Reports, on rank 0: 1. Resolved FSDP strategy settings (sharding, mixed precision, policies). 2. Post-wrap module-tree statistics (FSDP units, CheckpointWrappers, top names). 3. Per-phase peak GPU memory (forward / backward / optimizer) for the first num_logged_batches training steps.

These three signals together let us distinguish OOM root causes
  • if (1) shows the wrong policy / dtype, the config is not right, eg. YAML did not merge correctly, etc.;
  • if (2) shows only one FSDP unit / no CheckpointWrappers, the auto-wrap or activation-checkpointing policy did not fire on the target layer class (so the model is effectively un-sharded or fully materialized);
  • if (3) shows the peak in forward, activation memory dominates; if in optimizer, parameter / state shards dominate.

FSDPDiagnosticsCallback

Bases: Callback

Lightning Callback that surfaces FSDP wrap and per-phase memory stats.

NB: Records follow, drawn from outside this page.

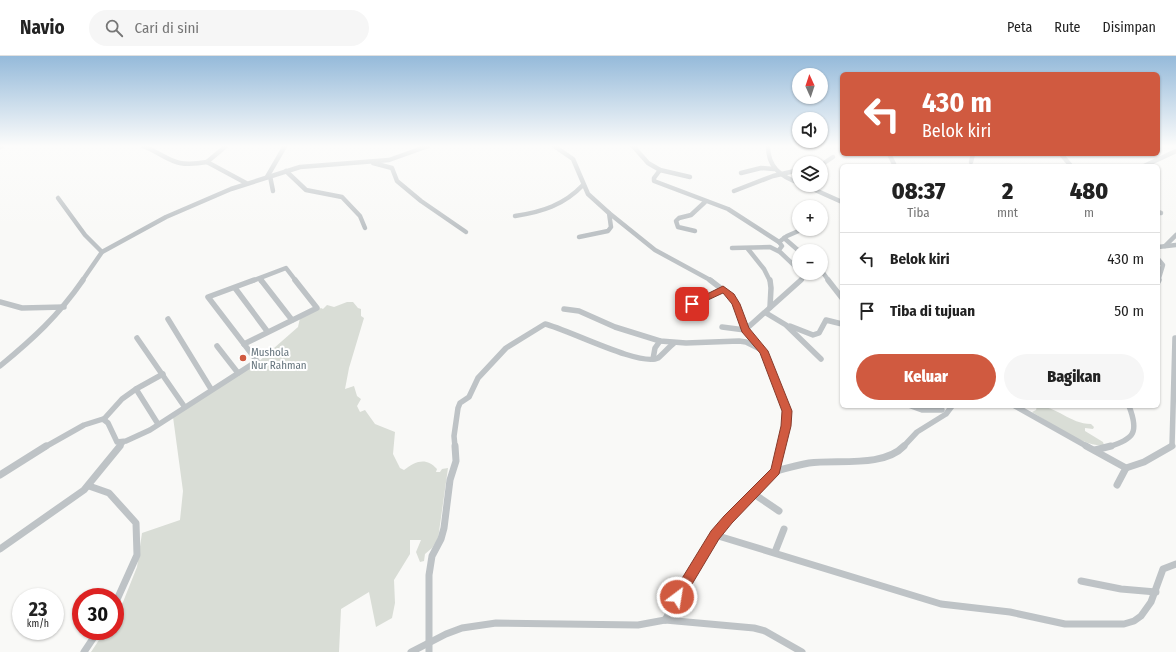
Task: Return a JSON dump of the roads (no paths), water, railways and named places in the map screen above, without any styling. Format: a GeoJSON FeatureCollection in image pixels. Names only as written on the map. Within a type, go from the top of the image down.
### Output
{"type":"FeatureCollection","features":[{"type":"Feature","properties":{"kind":"street"},"geometry":{"type":"LineString","coordinates":[[229,174],[246,183]]}},
{"type":"Feature","properties":{"kind":"street"},"geometry":{"type":"LineString","coordinates":[[270,174],[268,177],[273,191]]}},
{"type":"Feature","properties":{"kind":"street"},"geometry":{"type":"LineString","coordinates":[[0,366],[31,341],[64,307],[102,252],[166,217],[246,183],[278,174]]}},
{"type":"Feature","properties":{"kind":"street"},"geometry":{"type":"LineString","coordinates":[[289,174],[306,190],[342,197],[360,216],[365,228]]}},
{"type":"Feature","properties":{"kind":"street"},"geometry":{"type":"LineString","coordinates":[[394,174],[397,180],[421,201],[466,232]]}},
{"type":"Feature","properties":{"kind":"street"},"geometry":{"type":"LineString","coordinates":[[579,174],[588,194],[609,213],[655,250],[708,278],[723,289],[734,300],[745,330],[764,351],[787,411],[786,426],[776,471],[728,519],[715,535],[677,597],[665,620]]}},
{"type":"Feature","properties":{"kind":"street"},"geometry":{"type":"LineString","coordinates":[[657,174],[654,178],[654,181],[734,212],[792,247]]}},
{"type":"Feature","properties":{"kind":"street"},"geometry":{"type":"LineString","coordinates":[[676,174],[690,177]]}},
{"type":"Feature","properties":{"kind":"street"},"geometry":{"type":"LineString","coordinates":[[734,191],[779,174],[792,180]]}},
{"type":"Feature","properties":{"kind":"street"},"geometry":{"type":"LineString","coordinates":[[515,216],[551,208],[574,196],[583,185]]}},
{"type":"Feature","properties":{"kind":"street"},"geometry":{"type":"LineString","coordinates":[[820,192],[840,201]]}},
{"type":"Feature","properties":{"kind":"street"},"geometry":{"type":"LineString","coordinates":[[58,198],[85,235],[102,252]]}},
{"type":"Feature","properties":{"kind":"street"},"geometry":{"type":"LineString","coordinates":[[696,232],[678,227],[676,221],[679,218],[691,215],[705,202]]}},
{"type":"Feature","properties":{"kind":"street"},"geometry":{"type":"LineString","coordinates":[[579,237],[608,231],[610,226],[609,213]]}},
{"type":"Feature","properties":{"kind":"street"},"geometry":{"type":"LineString","coordinates":[[781,240],[792,234]]}},
{"type":"Feature","properties":{"kind":"street"},"geometry":{"type":"LineString","coordinates":[[1165,246],[1176,235]]}},
{"type":"Feature","properties":{"kind":"street"},"geometry":{"type":"LineString","coordinates":[[779,250],[782,246],[781,240]]}},
{"type":"Feature","properties":{"kind":"street"},"geometry":{"type":"LineString","coordinates":[[1160,247],[1176,245]]}},
{"type":"Feature","properties":{"kind":"street"},"geometry":{"type":"LineString","coordinates":[[732,248],[741,250],[759,246],[779,250],[792,263]]}},
{"type":"Feature","properties":{"kind":"street"},"geometry":{"type":"LineString","coordinates":[[748,249],[771,281],[773,290],[768,311]]}},
{"type":"Feature","properties":{"kind":"street"},"geometry":{"type":"LineString","coordinates":[[1160,261],[1163,265],[1160,275]]}},
{"type":"Feature","properties":{"kind":"street"},"geometry":{"type":"LineString","coordinates":[[0,549],[89,486],[123,442],[158,424],[184,406],[257,361],[243,344],[208,297],[260,279],[286,268],[317,308],[243,344]]}},
{"type":"Feature","properties":{"kind":"street"},"geometry":{"type":"LineString","coordinates":[[260,279],[292,320]]}},
{"type":"Feature","properties":{"kind":"street"},"geometry":{"type":"LineString","coordinates":[[828,279],[840,295]]}},
{"type":"Feature","properties":{"kind":"street"},"geometry":{"type":"LineString","coordinates":[[722,327],[745,330],[768,311],[778,298],[801,280]]}},
{"type":"Feature","properties":{"kind":"street"},"geometry":{"type":"LineString","coordinates":[[235,288],[267,331]]}},
{"type":"Feature","properties":{"kind":"street"},"geometry":{"type":"LineString","coordinates":[[692,318],[687,316],[685,313],[692,304],[723,289]]}},
{"type":"Feature","properties":{"kind":"street"},"geometry":{"type":"LineString","coordinates":[[0,302],[22,308],[64,307]]}},
{"type":"Feature","properties":{"kind":"street"},"geometry":{"type":"LineString","coordinates":[[564,309],[579,311],[615,327],[660,341],[674,343],[739,341],[746,342],[764,351]]}},
{"type":"Feature","properties":{"kind":"street"},"geometry":{"type":"LineString","coordinates":[[768,311],[786,324],[822,359]]}},
{"type":"Feature","properties":{"kind":"street"},"geometry":{"type":"LineString","coordinates":[[168,319],[211,389]]}},
{"type":"Feature","properties":{"kind":"street"},"geometry":{"type":"LineString","coordinates":[[786,324],[813,335],[819,333],[826,320],[840,324]]}},
{"type":"Feature","properties":{"kind":"street"},"geometry":{"type":"LineString","coordinates":[[429,652],[429,575],[432,556],[441,539],[444,528],[450,480],[456,461],[454,436],[458,408],[460,404],[469,397],[478,378],[506,348],[545,324],[562,328],[599,346],[643,359],[653,359],[674,343]]}},
{"type":"Feature","properties":{"kind":"street"},"geometry":{"type":"LineString","coordinates":[[137,338],[184,406]]}},
{"type":"Feature","properties":{"kind":"street"},"geometry":{"type":"LineString","coordinates":[[1116,485],[1126,468],[1144,462],[1172,446],[1171,435],[1175,338]]}},
{"type":"Feature","properties":{"kind":"street"},"geometry":{"type":"LineString","coordinates":[[653,359],[655,348],[660,341]]}},
{"type":"Feature","properties":{"kind":"street"},"geometry":{"type":"LineString","coordinates":[[217,346],[238,373]]}},
{"type":"Feature","properties":{"kind":"street"},"geometry":{"type":"LineString","coordinates":[[0,476],[78,427],[95,419],[104,419],[122,399],[136,389],[163,374]]}},
{"type":"Feature","properties":{"kind":"street"},"geometry":{"type":"LineString","coordinates":[[136,389],[158,424]]}},
{"type":"Feature","properties":{"kind":"street"},"geometry":{"type":"LineString","coordinates":[[916,408],[922,410],[942,410]]}},
{"type":"Feature","properties":{"kind":"street"},"geometry":{"type":"LineString","coordinates":[[1019,408],[1126,468]]}},
{"type":"Feature","properties":{"kind":"street"},"geometry":{"type":"LineString","coordinates":[[1095,450],[1121,443],[1131,435],[1135,424],[1130,408]]}},
{"type":"Feature","properties":{"kind":"street"},"geometry":{"type":"LineString","coordinates":[[776,471],[809,463],[857,461],[890,456],[900,450],[917,432],[942,410]]}},
{"type":"Feature","properties":{"kind":"street"},"geometry":{"type":"LineString","coordinates":[[104,419],[109,425],[116,441],[123,442]]}},
{"type":"Feature","properties":{"kind":"street"},"geometry":{"type":"LineString","coordinates":[[89,486],[109,493],[136,523],[137,555],[122,588]]}},
{"type":"Feature","properties":{"kind":"street"},"geometry":{"type":"LineString","coordinates":[[754,494],[778,511]]}},
{"type":"Feature","properties":{"kind":"street"},"geometry":{"type":"LineString","coordinates":[[775,552],[784,529]]}},
{"type":"Feature","properties":{"kind":"street"},"geometry":{"type":"LineString","coordinates":[[715,535],[775,552],[941,604],[1010,612],[1065,624],[1124,624],[1141,616],[1156,592],[1163,569],[1176,564]]}},
{"type":"Feature","properties":{"kind":"street"},"geometry":{"type":"LineString","coordinates":[[1082,581],[1121,589],[1156,592]]}},
{"type":"Feature","properties":{"kind":"street"},"geometry":{"type":"LineString","coordinates":[[411,652],[430,640],[462,628],[496,622],[638,625],[656,624],[665,620],[754,628],[766,631],[802,652]]}},
{"type":"Feature","properties":{"kind":"street"},"geometry":{"type":"LineString","coordinates":[[84,652],[92,640]]}},
{"type":"Feature","properties":{"kind":"place","name":"Mushola Nur Rahman"},"geometry":{"type":"Point","coordinates":[243,358]}}]}
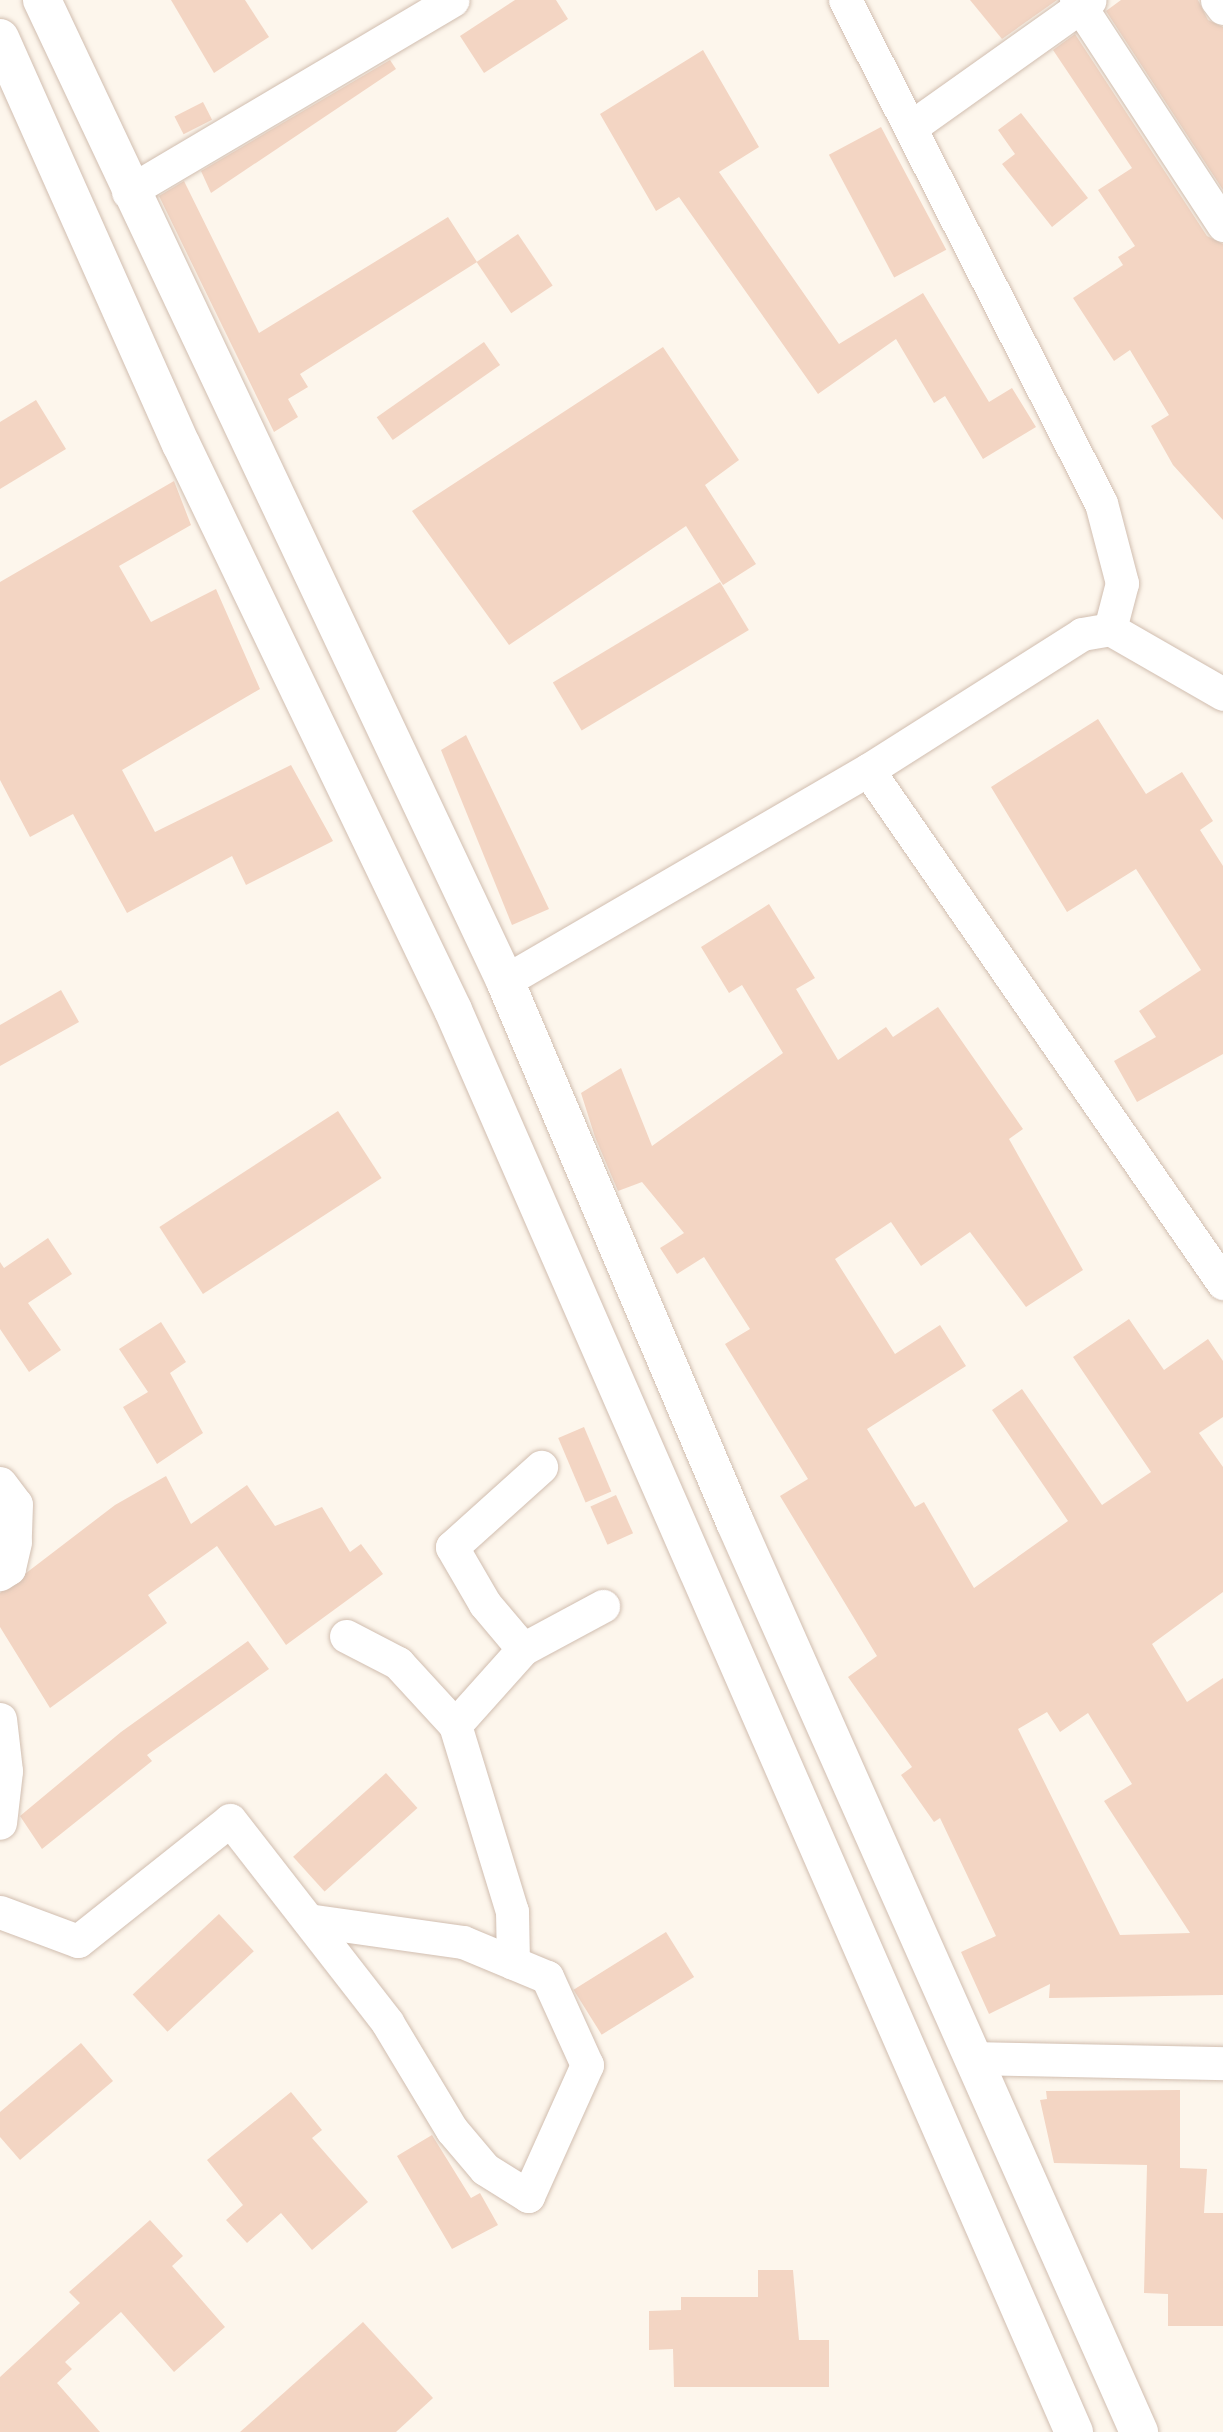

__init__(num_logged_batches=3, log_module_tree_top_k=5, log_to_logger=True)

Parameters:

Name Type Description Default
num_logged_batches int

How many of the first training batches to instrument with peak-memory measurements. Set to 0 to disable per-batch logging.

3
log_module_tree_top_k int

How many sample module names of each kind (FSDP unit, CheckpointWrapper) to print.

5
log_to_logger bool

If True and a Trainer logger is configured, also push memory metrics through trainer.logger.log_metrics.

True